Dive Brief:
- In one of the largest European acquisitions by a buyout firm in 2017, Unilever will sell its margarine and spreads business for $8.03 billion to private equity firm KKR & Co, the company said in a statement.
- The sale, which includes I Can’t Believe It’s Not Butter along with Unilever's other iconic brands of margarine and spreads, is expected to close mid-2018 pending regulatory approval.
- Unilever, which has headquarters in both Britain and the Netherlands, says it will return the cash to shareholders unless the company is presented with an acquisition opportunity that creates more value.
Dive Insight:
The deal comes after Unilever investors pressured the company to increase profitability following its decision to reject a $143 billion takeover offer from Kraft Heinz earlier this year.
In selling its 145-year old margarine and spreads portfolio, Unilever is not only shedding a historic businesses, but one that has experienced some decline as consumers transition back to butter. In recent years, Americans have consumed about three-and-a-half pounds of margarine a year—less than a third of their consumption in the early 1990’s when margarine and spreads made with vegetable oils were seen as healthier alternatives to butter.
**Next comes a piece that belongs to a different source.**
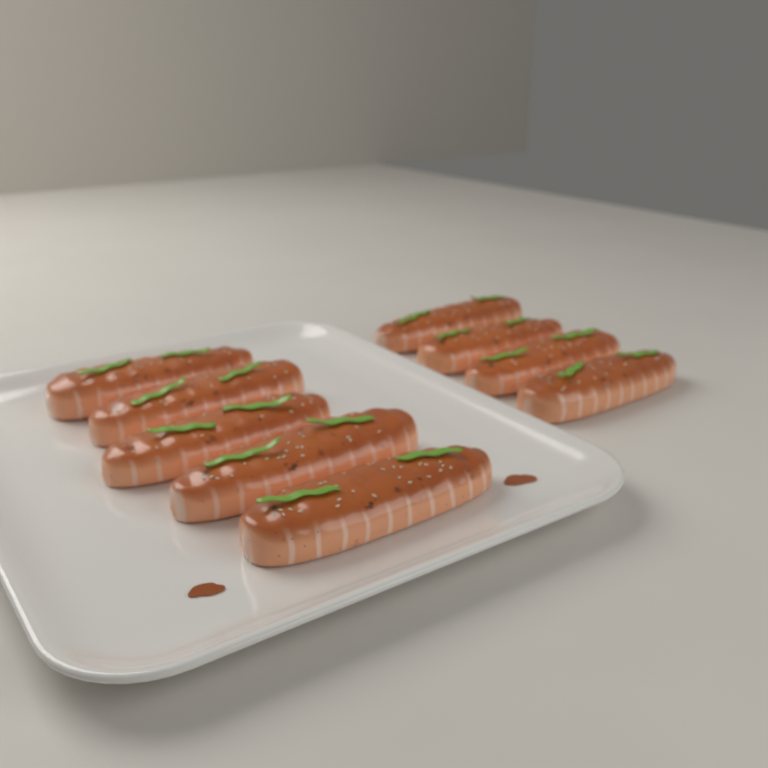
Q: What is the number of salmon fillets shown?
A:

Meanwhile, butter sales are expected to increase 8% this year, with retail prices spiking due increased demand and limited supply.
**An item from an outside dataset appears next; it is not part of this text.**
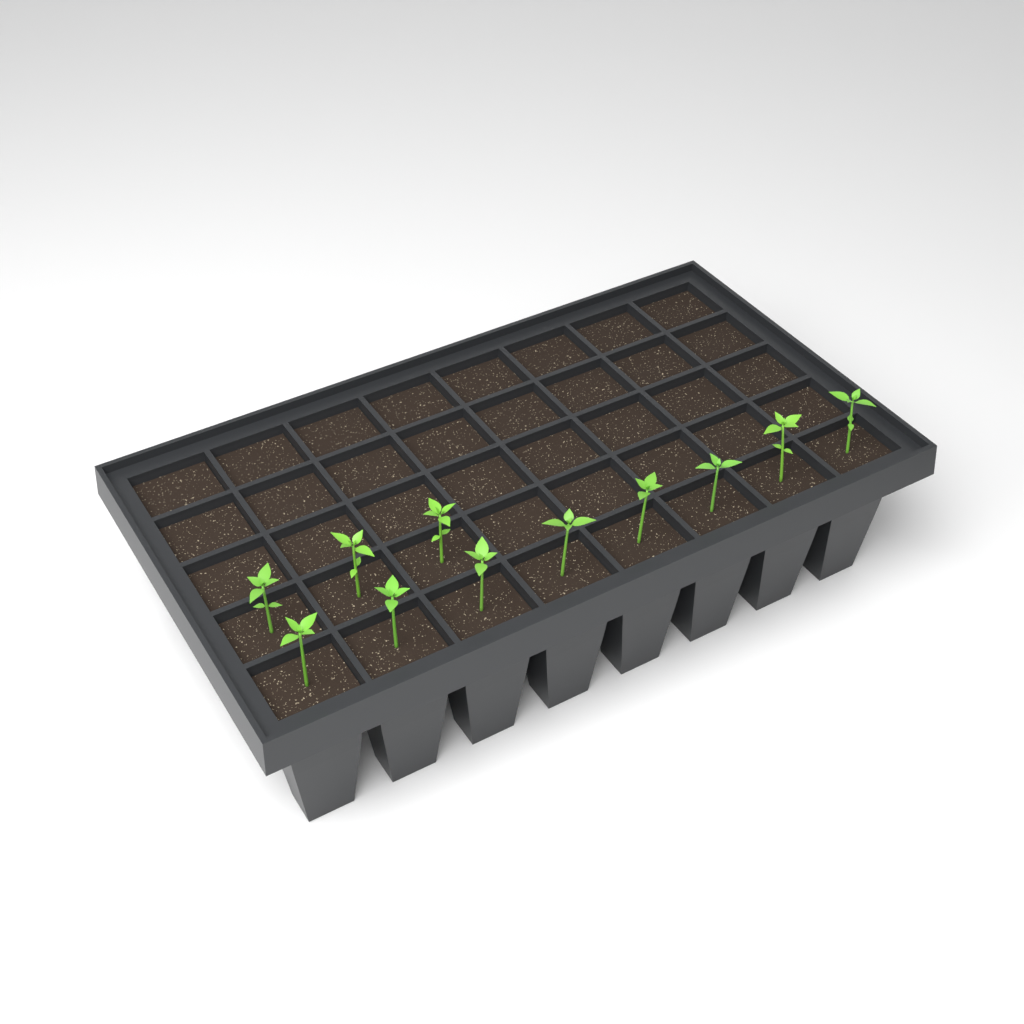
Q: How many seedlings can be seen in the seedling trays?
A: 11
Even as Unilever’s brands, which include Country Crock, Flora and Blue Band, achieved modest growth in 2016 in the company’s emerging markets, it wasn’t enough to offset continued declines in developed markets, putting a drag on profitability.
“In April of this year we set out our 2020 programme to accelerate sustainable value creation. After a long history in Unilever we decided that the future of the spreads business would lie outside the group," Paul Polman, Unilever's CEO, said in a statement. "The announcement ... marks a further step in reshaping and sharpening our portfolio for long term growth."
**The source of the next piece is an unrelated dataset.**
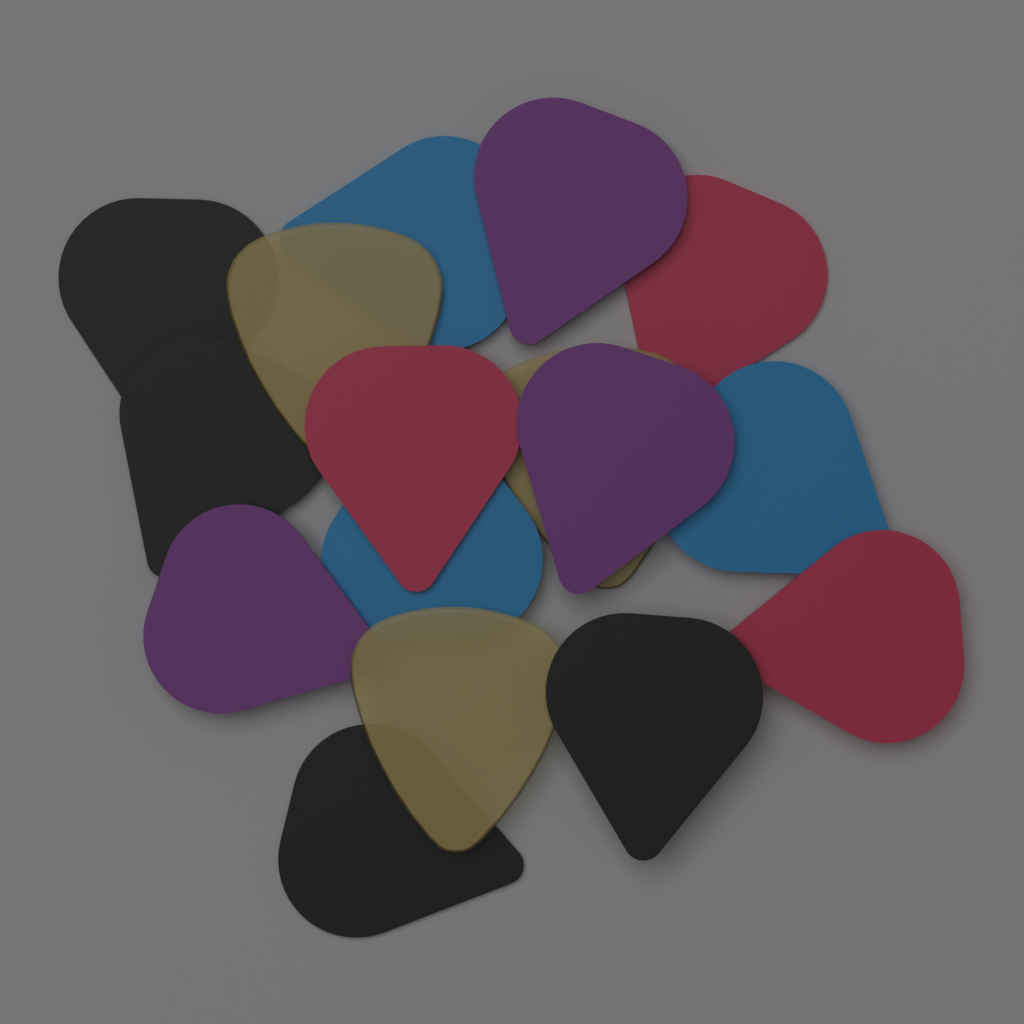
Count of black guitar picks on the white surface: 4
Unilever has maintained a 34% market share in the global spreads business, likely helped by introducing vegan and organic versions of its classic brands. Despite the unit’s overall drop in sales by 2% in the third quarter, Unilever hands over a unit with an estimated 20% profit margin, a selling point that made the business attractive to several private equity firms.
Johannes Huth, the head of KKR, said in a statement the strength of the portfolio of consumer brands in spreads provides a firm foundation for future growth. The private equity firm said it will continue Unilever’s efforts to source sustainable ingredients for the products.
While once out-of-fashion butter is trendy again, the spreads business isn't going anywhere either. KKR will gain a solid business with strong cash flow, while Unilever sheds a slow-growing business and gets cash it can use to reward shareholders or acquire another business. As is often the case with big companies in the food space, expect more firms to look for ways to unload unloved businesses while bulking up on ones with faster growth.